Lenin prometeu comida e entregou fome. Prometeu paz entre os povos e entregou subjugação dos seus vizinhos. Prometeu igualdade e entregou a Nomenklatura, casta de privilegiados militantes comunistas que tinham tudo o que faltava aos comuns. Ao mesmo tempo criou as estruturas de poder para que o povo nunca pudesse reclamar o seu próprio destino ou sequer manifestar o seu descontentamento com “o” partido. Bem antes da morte de Lenin e de ser sucedido por Estaline (que ao fim e ao cabo nunca enganou ninguém sendo temido pelos mais próximos) na URSS estava montada a mais impediosa, longa e assassina ditadura da modernidade Para Lenin os fins justificavam os meios e para manter o partido no poder não havia meios demasiado extremos. E é certo que sem ele, sem o demagogo-mor, o bolchevismo não triunfaria – o que, lendo o Marx das inevitabilidades históricas das massas, é irónico ao máximo.
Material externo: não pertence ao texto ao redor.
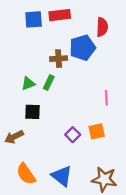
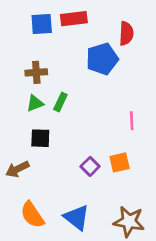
brown cross: (59, 59) -> (36, 72), moved

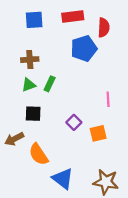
red rectangle: (74, 19) -> (73, 17), moved
purple square: (90, 166) -> (74, 122), moved
orange semicircle: (32, 215) -> (39, 154), moved

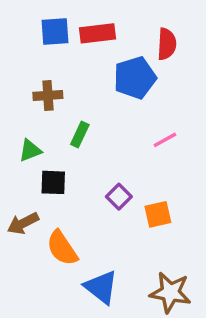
red rectangle: (73, 17) -> (98, 33), moved
green triangle: (29, 85) -> (30, 150), moved
pink line: (108, 99) -> (165, 140), moved, turned 64

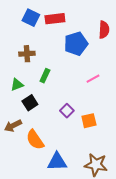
blue square: (55, 32) -> (31, 18), turned 30
red semicircle: (167, 44) -> (104, 30), moved
black square: (53, 182) -> (30, 103), turned -35
blue triangle: (101, 287) -> (57, 162), turned -40

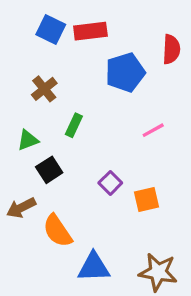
brown cross: (27, 54) -> (44, 89), turned -35

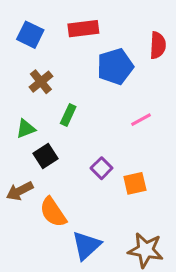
blue square: (51, 30) -> (30, 35), moved
blue triangle: (94, 267) -> (86, 246), turned -40

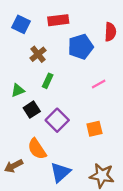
brown cross: (41, 82) -> (38, 54), moved
purple square: (102, 168) -> (57, 120), moved, size x1.5
brown arrow: (20, 191) -> (14, 166), moved

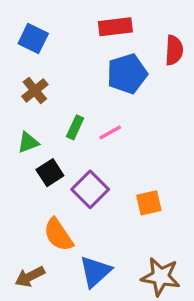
red rectangle: (58, 20) -> (115, 27), moved
brown cross: (38, 54) -> (35, 90), moved
pink line: (99, 84) -> (110, 132), moved
brown arrow: (14, 166) -> (30, 277), moved

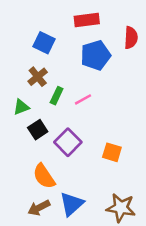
blue square: (33, 38) -> (44, 43), moved
brown cross: (35, 90) -> (38, 77), moved
orange square: (149, 203) -> (112, 152), turned 30
brown arrow: (30, 277) -> (39, 208), moved

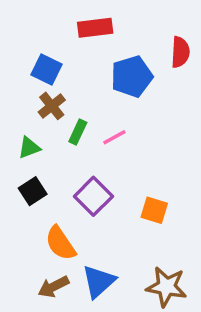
red rectangle: (87, 20) -> (95, 28), moved
blue square: (44, 43) -> (47, 69), moved
black square: (38, 130) -> (33, 191), moved

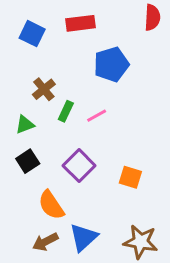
red semicircle: (180, 52) -> (152, 17), moved
blue square: (47, 69) -> (32, 34), moved

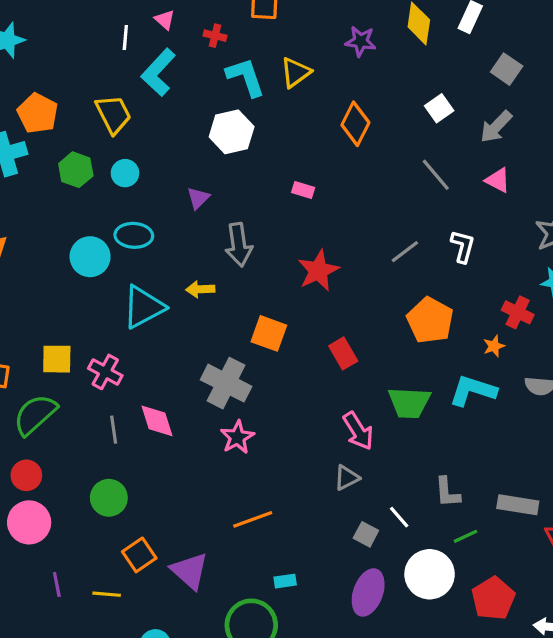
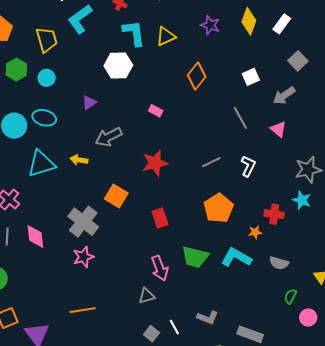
gray arrow: (239, 245) -> (109, 137), turned 60
red cross: (518, 312) -> (274, 214), turned -30
gray L-shape: (447, 492) -> (208, 318), turned -75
Se cá em 75 não tivéssemos derrotado quem queria levar a Revolução para o patamar seguinte, talvez tivéssemos tido direito ao nosso Lenin. Felizmente ultrapassámos isso. Mas é algo triste que a Revolução de Fevereiro, contra o regime incapaz dos czares, seja esquecida para daqui a uns meses termos as televisões cheias da revolução que levou os russos a sonhar com os tempos do Romanov. Podemos ter uma ideia de como seria recordado o 25 de Abril se o de Novembro tivesse dado para o lado totalitário.